Wednesday, February 16, 2011

More blockbuster gifts - but not for hockey

Back in September I wrote about the $88 million donation Penn State received - the largest in its history - from alumnus Terry Pegula and his wife, with the total amount dedicated to hockey.  Well, truthfully it's not all for hockey; some of the money is going to build a 6,000 seat arena directly across the street from the Bryce Jordan Center, Penn State's 15-year old, 15,000 seat multipurpose arena.  Interestingly enough, nobody has clearly articulated why the BJC could not have been adapted for hockey use; I have been in there for the circus, and it appears to have more than enough space for an NCAA Division I-caliber hockey rink.  One explanation given for building the new arena is that it will provide two rinks.  But this ignores the fact that Penn State already has one rink in the Greenberg Ice Pavillion where its current club-level hockey team plays.

One sad aspect of this story is that the $88 million is not even enough to build the rink and support the creation of Division I men's and women's teams.  In the latest issue of Town and Gown magazine, Joe Battista - long-time head coach of the men's club team, and now in charge of development of the new rink and programs - was quoted as saying that he has to raise an additional $10 million, bringing the overall cost to almost $100 million.

An unnamed source (yes, The Itinerant Professor has unnamed sources) informed me that before announcement of the Pegula's gift, the Penn State fund raising apparatus worked hard with them to try to earmark some of the money, or an additional amount, for academic purposes.  The Penn State leadership was most assuredly aware of what kind of impact the announcement of the Pegula's gift would make, with the sum total dedicated to athletics.  These efforts were apparently for naught, and while I'm sure there is still ongoing cultivation of the Pegulas for more money, we have yet to hear anything.

This largesse for athletics is in sharp contrast to two other recently-announced gifts of similar scale to public, flagship universities.  Last month, UCLA announced a $100 million donation from an alumnus, with the money earmarked for
"...academic programs and capital improvements that bolster UCLA's efforts to harness intellectual capital, engage the public and serve as a resource in addressing leading civic and societal challenges, particularly in the Los Angeles region.
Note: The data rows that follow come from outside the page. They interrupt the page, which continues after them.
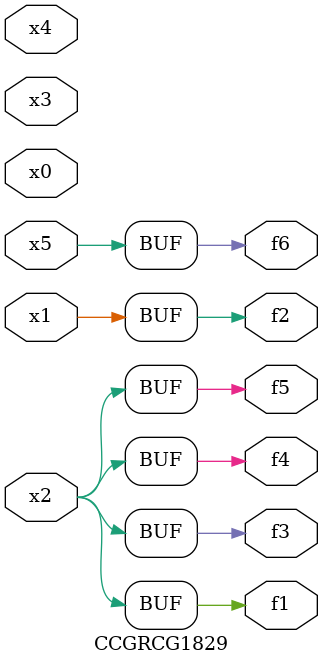
<source format=v>
module CCGRCG1829(
	input x0, x1, x2, x3, x4, x5,
	output f1, f2, f3, f4, f5, f6
);
	assign f1 = x2;
	assign f2 = x1;
	assign f3 = x2;
	assign f4 = x2;
	assign f5 = x2;
	assign f6 = x5;
endmodule

</source>
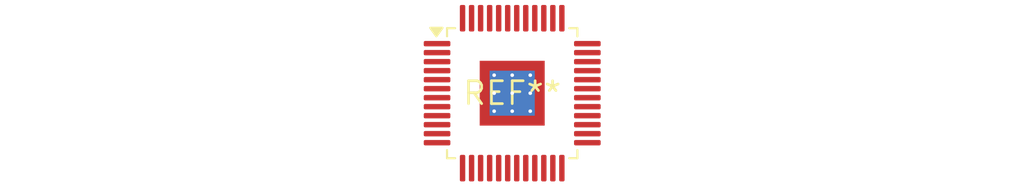
<source format=kicad_pcb>
(kicad_pcb (version 20240108) (generator pcbnew)

  (general
    (thickness 1.6)
  )

  (paper "A4")
  (layers
    (0 "F.Cu" signal)
    (31 "B.Cu" signal)
    (32 "B.Adhes" user "B.Adhesive")
    (33 "F.Adhes" user "F.Adhesive")
    (34 "B.Paste" user)
    (35 "F.Paste" user)
    (36 "B.SilkS" user "B.Silkscreen")
    (37 "F.SilkS" user "F.Silkscreen")
    (38 "B.Mask" user)
    (39 "F.Mask" user)
    (40 "Dwgs.User" user "User.Drawings")
    (41 "Cmts.User" user "User.Comments")
    (42 "Eco1.User" user "User.Eco1")
    (43 "Eco2.User" user "User.Eco2")
    (44 "Edge.Cuts" user)
    (45 "Margin" user)
    (46 "B.CrtYd" user "B.Courtyard")
    (47 "F.CrtYd" user "F.Courtyard")
    (48 "B.Fab" user)
    (49 "F.Fab" user)
    (50 "User.1" user)
    (51 "User.2" user)
    (52 "User.3" user)
    (53 "User.4" user)
    (54 "User.5" user)
    (55 "User.6" user)
    (56 "User.7" user)
    (57 "User.8" user)
    (58 "User.9" user)
  )

  (setup
    (pad_to_mask_clearance 0)
    (pcbplotparams
      (layerselection 0x00010fc_ffffffff)
      (plot_on_all_layers_selection 0x0000000_00000000)
      (disableapertmacros false)
      (usegerberextensions false)
      (usegerberattributes false)
      (usegerberadvancedattributes false)
      (creategerberjobfile false)
      (dashed_line_dash_ratio 12.000000)
      (dashed_line_gap_ratio 3.000000)
      (svgprecision 4)
      (plotframeref false)
      (viasonmask false)
      (mode 1)
      (useauxorigin false)
      (hpglpennumber 1)
      (hpglpenspeed 20)
      (hpglpendiameter 15.000000)
      (dxfpolygonmode false)
      (dxfimperialunits false)
      (dxfusepcbnewfont false)
      (psnegative false)
      (psa4output false)
      (plotreference false)
      (plotvalue false)
      (plotinvisibletext false)
      (sketchpadsonfab false)
      (subtractmaskfromsilk false)
      (outputformat 1)
      (mirror false)
      (drillshape 1)
      (scaleselection 1)
      (outputdirectory "")
    )
  )

  (net 0 "")

  (footprint "LQFP-48-1EP_7x7mm_P0.5mm_EP3.6x3.6mm_ThermalVias" (layer "F.Cu") (at 0 0))

)

</source>
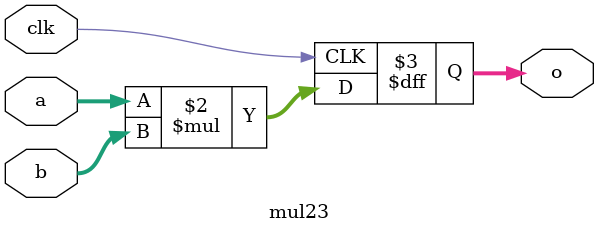
<source format=v>
module fpmult_m2
	(
	 input             clk,
	 input             rst,
	 input [31:0]      a,
	 input [31:0]      b,
	 output reg [31:0] res
	 );
   
   reg                     sign_0;
   reg [7:0]               exp_0;
   reg                     zero_0;
   
   wire [47:0]             m_0x_next;
   
   mul23 m0 (.clk(clk),
             .a({1'b1,a[22:0]}),
             .b({1'b1,b[22:0]}),
             .o(m_0x_next));

   always @(posedge clk)
     if(!rst) begin
	sign_0 <= 0;
	exp_0  <= 0;
	zero_0 <= 0;
     end else begin
	// Pipeline stage 0: start multiplication, find sign and exponent
	sign_0 <= a[31] ^ b[31];
	exp_0  <= a[30:23] + b[30:23] - 8'h7E;
	// Test if a or b == 0
	if (!a[30:0] || !b[30:0])
          zero_0 <= 1'b1;
	else 
          zero_0 <= 1'b0;
     end // else: !if(!rst)

   reg                     sign_0x;
   reg [7:0]               exp_0x;
   reg                     zero_0x;
   reg [47:0]              m_0x;
   always @(posedge clk)
     if (!rst) begin
        m_0x    <= 0;
        exp_0x  <= 0;
        zero_0x <= 0;
        sign_0x <= 0;
     end else begin
        // Pipeline stage 0x: get the multiplication result, pass the rest
	m_0x    <= m_0x_next;
        exp_0x  <= exp_0;
        zero_0x <= zero_0;
        sign_0x <= sign_0;
     end


   reg                     sign_1;
   reg [7:0]               exp_1;
   reg                     zero_1;
   reg                     mh_1;
   reg [24:0]              mn_1;
   wire                    nmh_1;
   assign nmh_1 = (~mh_1 & ~mn_1[24]);

   always @(posedge clk)
     if (!rst) begin
	exp_1  <= 0;
	sign_1 <= 0;
	zero_1 <= 0;
	mh_1   <= 0;
	mn_1   <= 0;
     end else begin
	// Pipeline stage 1: normalise mantissa
	exp_1  <= exp_0x;	
	sign_1 <= sign_0x;	
	zero_1 <= zero_0x;
	mh_1   <= m_0x[47];
	if (m_0x[47])
          mn_1 <= m_0x[47:24] + m_0x[23];
	else
 	  mn_1 <= m_0x[47:23] + m_0x[22];
     end // else: !if(!rst)
   
   always @(posedge clk)
     if (!rst) begin
	res <= 0;
     end else begin
	// Pipeline stage 2: store the result
	if (zero_1) 
          res <= 32'h0;
	else 
          res <= {sign_1,(exp_1 - nmh_1),mn_1[22:0]};
     end
   
endmodule



module mul23(input clk,
             input [23:0]      a,
             input [23:0]      b,
             output reg [47:0] o);

   always @(posedge clk)
     begin
        o <= a * b;
     end

endmodule

</source>
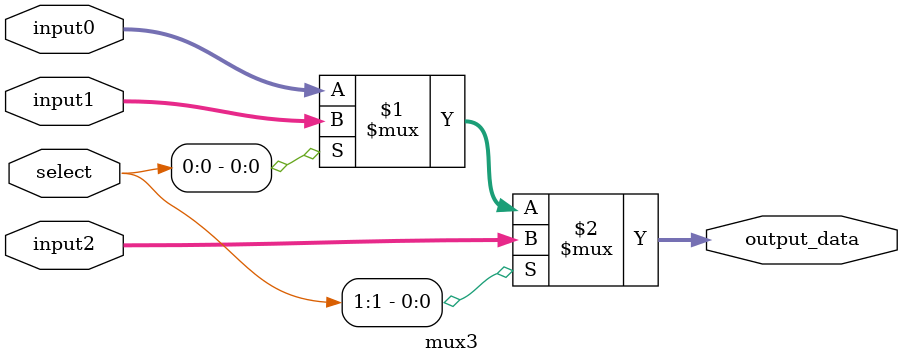
<source format=v>
module mux3 #(parameter WIDTH = 8) (
    input [WIDTH-1:0] input0, input1, input2,
    input [1:0] select,
    output [WIDTH-1:0] output_data
);
assign output_data = select[1] ? input2 : (select[0] ? input1 : input0);
endmodule
</source>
It will be equally divided between the UCLA School of Public Affairs — the campus home for scholarship and teaching in public policy, urban planning and social welfare — and a planned residential conference center that promises to expand dialogue between scholars, government and business leaders, and the public at large."
"Addressing leading civic and societal challenges" - quite a contrast with the similar sum of money to be spent by Penn State, unless you consider the leading challenge in our region to be the lack of Division I hockey and a dedicated rink in which to play it.

Our Big 10 competitor Ohio State just announced its own $100 million donation from alumnus Lesley Wexner (founder of The Limited chain of women's clothing stores) and his foundation.  The press release states
"The gift will primarily benefit The Ohio State University Medical Center and The Arthur G. James Cancer Hospital and Richard J. Solove Research Institute. It will also benefit Ohio State’s Wexner Center for the Arts and select other university initiatives."
Again, quite a contrast with Penn State's big-ticket donation.

In all fairness, Penn State hasn't been without large donations for other than athletics.  Almost fifteen years ago, alumnus Bill Schreyer (who recently passed away) and his wife donated $30 million to endow an honors college at the University Park campus, later giving an additional $25 million to the college that now bears their name.  But there have been few blockbuster gifts of this type in contrast to our competitors, even those in the public sector.  And with very few exceptions - including Phil Knight (founder of Nike) at the University of Oregon, and oil magnate T. Boone Pickens at Oklahoma State - gifts in the range of $100 million rarely are purely for athletics.  Even Pickens followed up his large donation to OSU athletics with a $100 million donation for endowed chairs and professorships.

Last April, Penn State announced the kickoff of its $2 billion "For the Future: The Campaign for Penn State Students." The campaign priorities are listed as:
  • Scholarships: Ensuring Student Opportunity
  • Enhancing Honors Education
  • Student Life: Enriching the Student Experience
  • Building Faculty Strength and Capacity
  • Research: Fostering Discovery and Creativity
  • Colleges, Campuses, & Programs: Sustaining a Tradition of Quality
If Penn State is going to achieve its goals of supporting these areas, it is going to have to work hard to find large-capacity donors who are willing to support something other than athletics.